- Original movie poster
- Directed by: Harold Huth
- Screenplay by: J. Lee Thompson Lesley Storm
- Based on: story East of Piccadilly by Gordon Beckles
- Produced by: Walter C. Mycroft
- Starring: Judy Campbell Sebastian Shaw Niall MacGinnis
- Cinematography: Claude Friese-Greene
- Music by: Marr Mackie
- Distributed by: Associated British Picture Corporation Producers Releasing Corporation (US)
- Release date: 5 July 1941;
- Running time: 75 minutes
- Country: United Kingdom
- Language: English

= East of Piccadilly =

1941 British film by Harold Huth

East of Piccadilly (U.S. title: The Strangler) is a 1941 British mystery film directed by Harold Huth and starring Judy Campbell, Sebastian Shaw, Niall MacGinnis, Henry Edwards, Martita Hunt, Charles Victor and Frederick Piper. The screenplay was by J. Lee Thompson and Lesley Storm based on the story of the same title by Gordon Beckles.

==Plot==
A series of murders in the West End of London baffle the officers of Scotland Yard and draw the interest of crime reporter Pennie Sutton and pulp writer Tamsie Green.

==Cast==
- Judy Campbell as Penny Sutton
- Sebastian Shaw as Tamsie Green
- Niall MacGinnis as Joe
- Henry Edwards as Inspector
- George Pughe as Oscar Kuloff
- Martita Hunt as Ma
- George Hayes as Mark Struberg
- Cameron Hall as George
- Edana Romney as Sadie Jones
- Bunty Payne as Tania
- Charles Victor as editor
- Frederick Piper as Ginger Harris
- Bill Fraser as Maxie

==Critical reception==
The Monthly Film Bulletin wrote: "The film captures the authentic squalid atmosphere of the demi-monde of Soho and the night clubs and the queer humanity that live in the crowded tenement houses, and there is sufficient humour both in the dialogue and the situations to lift it out of the common rut of such films.
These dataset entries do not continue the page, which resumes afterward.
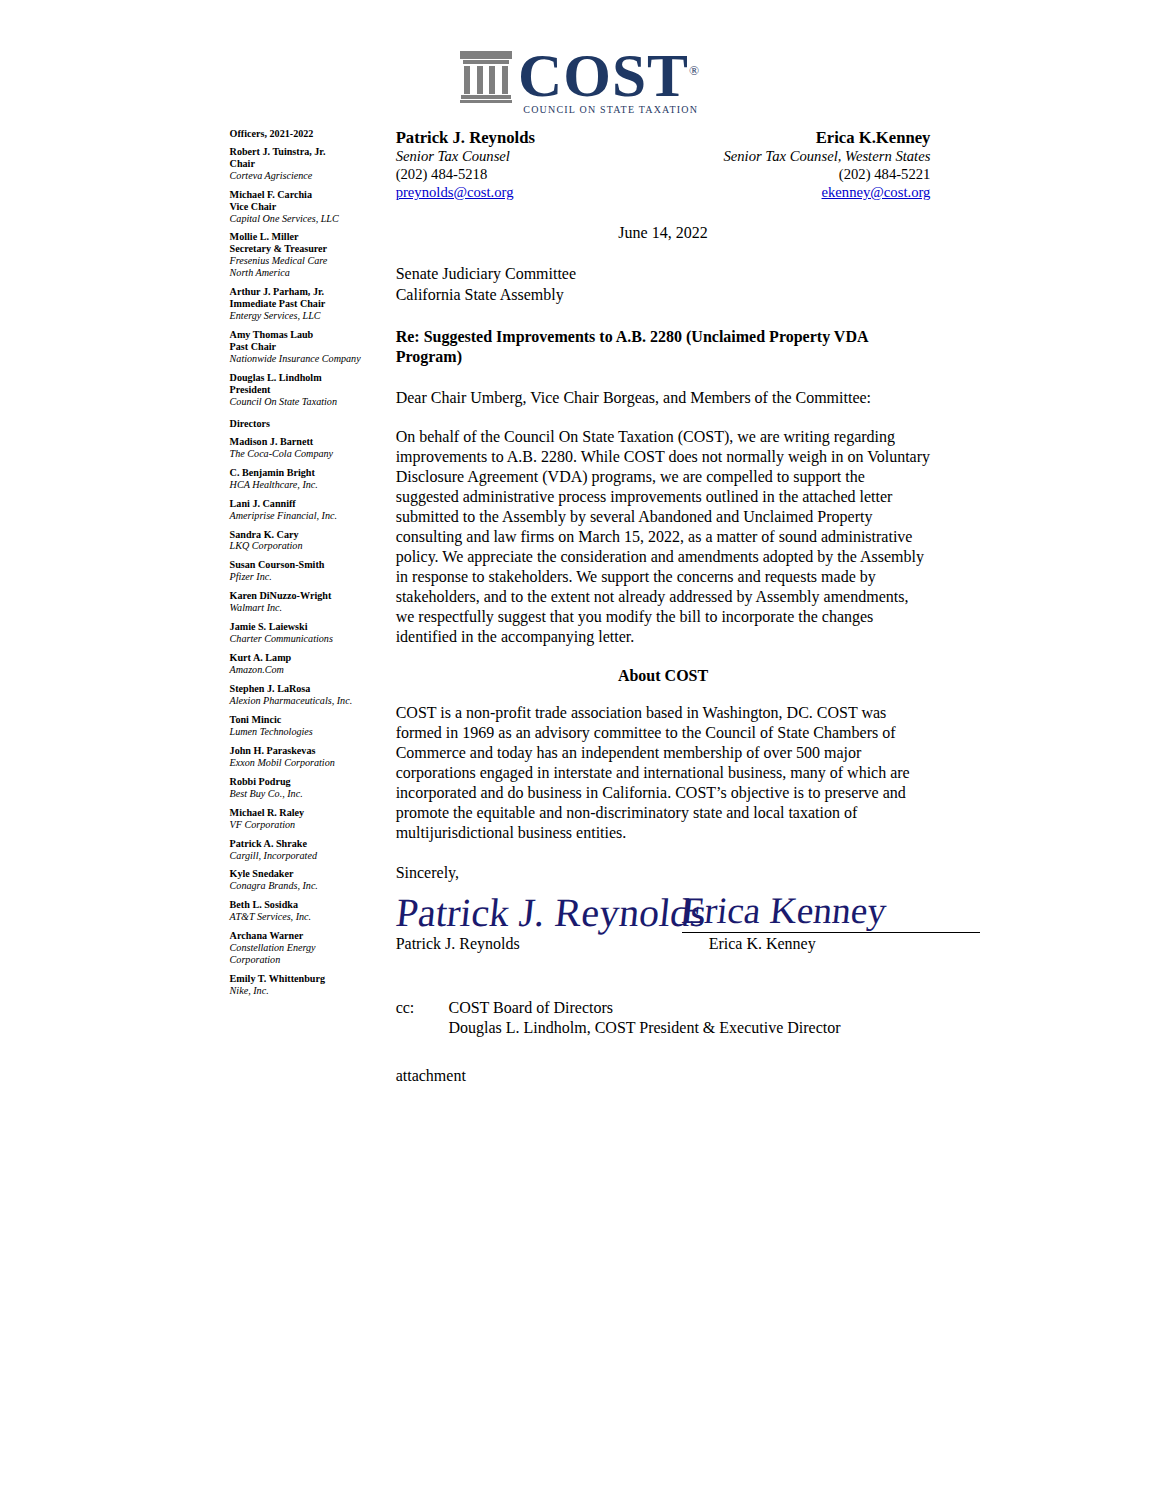COST®
COUNCIL ON STATE TAXATION
Officers, 2021-2022
Robert J. Tuinstra, Jr.
Chair
Corteva Agriscience
Michael F. Carchia
Vice Chair
Capital One Services, LLC
Mollie L. Miller
Secretary & Treasurer
Fresenius Medical Care
North America
Arthur J. Parham, Jr.
Immediate Past Chair
Entergy Services, LLC
Amy Thomas Laub
Past Chair
Nationwide Insurance Company
Douglas L. Lindholm
President
Council On State Taxation
Directors
Madison J. Barnett
The Coca-Cola Company
C. Benjamin Bright
HCA Healthcare, Inc.
Lani J. Canniff
Ameriprise Financial, Inc.
Sandra K. Cary
LKQ Corporation
Susan Courson-Smith
Pfizer Inc.
Karen DiNuzzo-Wright
Walmart Inc.
Jamie S. Laiewski
Charter Communications
Kurt A. Lamp
Amazon.Com
Stephen J. LaRosa
Alexion Pharmaceuticals, Inc.
Toni Mincic
Lumen Technologies
John H. Paraskevas
Exxon Mobil Corporation
Robbi Podrug
Best Buy Co., Inc.
Michael R. Raley
VF Corporation
Patrick A. Shrake
Cargill, Incorporated
Kyle Snedaker
Conagra Brands, Inc.
Beth L. Sosidka
AT&T Services, Inc.
Archana Warner
Constellation Energy
Corporation
Emily T. Whittenburg
Nike, Inc.
Patrick J. Reynolds
Senior Tax Counsel
(202) 484-5218
preynolds@cost.org
Erica K.Kenney
Senior Tax Counsel, Western States
(202) 484-5221
ekenney@cost.org
June 14, 2022
Senate Judiciary Committee
California State Assembly
Re: Suggested Improvements to A.B. 2280 (Unclaimed Property VDA Program)
Dear Chair Umberg, Vice Chair Borgeas, and Members of the Committee:
On behalf of the Council On State Taxation (COST), we are writing regarding improvements to A.B. 2280. While COST does not normally weigh in on Voluntary Disclosure Agreement (VDA) programs, we are compelled to support the suggested administrative process improvements outlined in the attached letter submitted to the Assembly by several Abandoned and Unclaimed Property consulting and law firms on March 15, 2022, as a matter of sound administrative policy. We appreciate the consideration and amendments adopted by the Assembly in response to stakeholders. We support the concerns and requests made by stakeholders, and to the extent not already addressed by Assembly amendments, we respectfully suggest that you modify the bill to incorporate the changes identified in the accompanying letter.
About COST
COST is a non-profit trade association based in Washington, DC. COST was formed in 1969 as an advisory committee to the Council of State Chambers of Commerce and today has an independent membership of over 500 major corporations engaged in interstate and international business, many of which are incorporated and do business in California. COST’s objective is to preserve and promote the equitable and non-discriminatory state and local taxation of multijurisdictional business entities.
Sincerely,
Patrick J. Reynolds
Erica Kenney
Patrick J. Reynolds
Erica K. Kenney
cc: COST Board of Directors
Douglas L. Lindholm, COST President & Executive Director
attachment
Judy Campbell makes a not-so-hard-boiled crime reporter, Niall McGinnis gives a good study of a Cockney peanut-seller, dragged by accident into the atmosphere of crime, and Martita Hunt as the proprietress of a café puts a lot of real acting into a small part."

Kine Weekly wrote: "The plot, based on a story by Gordon Beckles, is not lacking in ingenuity, but its thrills and psychological implications are, at times, clouded by unnecessary atmospheric trimmings. Digs at dramatic critics, a drawn-out court scene, and humour at the expense of an eccentric Shakespearian actor hamper rather than amplify the plot."

The Daily Film Renter wrote: "Every known ingredient of the chiller finds a place in this turgid story of Soho side street."

Picturegoer wrote: "This murder mystery melodrama is rather overwhelmed by detail and it does not ring particularly true. It is quite ingenious in design, but not so successful in development. ... There are a number of thrills and some of the characterisation is good. Judy Campbell does well as a crime reporter who, with the assistance of Tamsie Green, a novelist, played adequately by Sebastian Shaw, tracks down the killer. That old timer, Henry Edwards is good as a detective and sound perormances come from George Pughe and Niall McGinnis."

TV Guide called it an "outdated mystery yarn".